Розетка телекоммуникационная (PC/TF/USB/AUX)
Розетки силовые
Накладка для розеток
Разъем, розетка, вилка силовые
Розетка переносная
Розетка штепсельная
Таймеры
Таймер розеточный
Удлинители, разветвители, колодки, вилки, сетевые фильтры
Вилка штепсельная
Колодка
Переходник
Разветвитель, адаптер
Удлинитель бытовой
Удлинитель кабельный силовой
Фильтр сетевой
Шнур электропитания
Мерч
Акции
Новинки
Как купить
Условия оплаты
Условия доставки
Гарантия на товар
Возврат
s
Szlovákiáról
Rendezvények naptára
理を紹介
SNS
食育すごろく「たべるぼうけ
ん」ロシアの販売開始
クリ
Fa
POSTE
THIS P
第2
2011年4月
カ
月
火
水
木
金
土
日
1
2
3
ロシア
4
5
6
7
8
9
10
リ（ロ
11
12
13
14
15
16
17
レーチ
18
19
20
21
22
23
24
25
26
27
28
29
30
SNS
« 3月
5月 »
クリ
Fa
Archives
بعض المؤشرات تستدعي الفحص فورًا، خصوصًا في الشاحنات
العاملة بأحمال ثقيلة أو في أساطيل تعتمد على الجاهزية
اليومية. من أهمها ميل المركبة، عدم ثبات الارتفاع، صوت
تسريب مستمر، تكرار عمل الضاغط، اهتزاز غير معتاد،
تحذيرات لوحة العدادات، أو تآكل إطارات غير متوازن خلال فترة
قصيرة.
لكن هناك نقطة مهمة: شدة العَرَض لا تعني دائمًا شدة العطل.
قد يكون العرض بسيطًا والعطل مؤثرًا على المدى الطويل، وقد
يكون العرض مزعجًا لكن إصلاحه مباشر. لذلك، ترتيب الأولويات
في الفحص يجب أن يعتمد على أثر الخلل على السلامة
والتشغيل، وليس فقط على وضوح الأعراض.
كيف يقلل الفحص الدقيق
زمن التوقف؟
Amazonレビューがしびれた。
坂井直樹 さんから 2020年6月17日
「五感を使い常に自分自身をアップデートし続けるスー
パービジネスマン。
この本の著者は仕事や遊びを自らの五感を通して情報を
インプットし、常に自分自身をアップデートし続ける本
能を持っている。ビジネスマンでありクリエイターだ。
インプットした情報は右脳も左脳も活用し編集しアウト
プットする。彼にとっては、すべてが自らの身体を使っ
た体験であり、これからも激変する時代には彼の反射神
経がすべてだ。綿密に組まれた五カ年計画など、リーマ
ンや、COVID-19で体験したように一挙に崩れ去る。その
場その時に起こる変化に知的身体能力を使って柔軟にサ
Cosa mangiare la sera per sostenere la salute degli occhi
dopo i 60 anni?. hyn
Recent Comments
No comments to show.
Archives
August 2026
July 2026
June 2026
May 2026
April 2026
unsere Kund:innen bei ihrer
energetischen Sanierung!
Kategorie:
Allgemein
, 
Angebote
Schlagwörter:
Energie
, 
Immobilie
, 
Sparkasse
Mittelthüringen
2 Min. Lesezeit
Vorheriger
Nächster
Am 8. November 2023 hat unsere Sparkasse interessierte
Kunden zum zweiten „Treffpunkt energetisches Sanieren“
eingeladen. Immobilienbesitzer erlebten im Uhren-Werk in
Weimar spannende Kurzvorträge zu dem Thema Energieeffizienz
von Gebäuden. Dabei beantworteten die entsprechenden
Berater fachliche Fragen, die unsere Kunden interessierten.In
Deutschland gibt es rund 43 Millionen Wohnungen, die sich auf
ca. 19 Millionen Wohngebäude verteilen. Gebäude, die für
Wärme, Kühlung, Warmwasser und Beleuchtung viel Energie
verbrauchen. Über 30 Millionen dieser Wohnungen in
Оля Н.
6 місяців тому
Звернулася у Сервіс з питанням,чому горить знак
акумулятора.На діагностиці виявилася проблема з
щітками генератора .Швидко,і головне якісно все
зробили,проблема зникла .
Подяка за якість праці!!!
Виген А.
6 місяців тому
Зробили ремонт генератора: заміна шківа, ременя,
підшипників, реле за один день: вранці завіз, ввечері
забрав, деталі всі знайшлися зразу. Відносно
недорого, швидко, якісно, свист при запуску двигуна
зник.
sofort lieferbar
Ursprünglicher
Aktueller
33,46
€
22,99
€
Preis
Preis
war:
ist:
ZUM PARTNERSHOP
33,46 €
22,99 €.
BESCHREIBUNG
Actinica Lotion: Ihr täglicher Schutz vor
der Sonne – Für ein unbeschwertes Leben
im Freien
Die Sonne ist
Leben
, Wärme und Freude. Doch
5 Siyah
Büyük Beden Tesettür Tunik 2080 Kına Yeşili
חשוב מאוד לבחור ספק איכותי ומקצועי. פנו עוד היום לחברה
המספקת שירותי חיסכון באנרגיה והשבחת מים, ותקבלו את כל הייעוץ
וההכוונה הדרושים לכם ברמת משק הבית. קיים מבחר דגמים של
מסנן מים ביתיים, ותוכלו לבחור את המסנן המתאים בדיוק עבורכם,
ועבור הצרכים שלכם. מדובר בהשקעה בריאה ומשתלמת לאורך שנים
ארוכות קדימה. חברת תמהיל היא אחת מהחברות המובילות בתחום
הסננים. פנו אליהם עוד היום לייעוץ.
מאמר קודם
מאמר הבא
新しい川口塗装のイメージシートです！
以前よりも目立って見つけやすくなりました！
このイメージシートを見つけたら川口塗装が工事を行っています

+--

# Directive
Check each line of the data above for the string "الفحص", and copy the ones that have it.

# Exercise output
بعض المؤشرات تستدعي الفحص فورًا، خصوصًا في الشاحنات
في الفحص يجب أن يعتمد على أثر الخلل على السلامة
كيف يقلل الفحص الدقيق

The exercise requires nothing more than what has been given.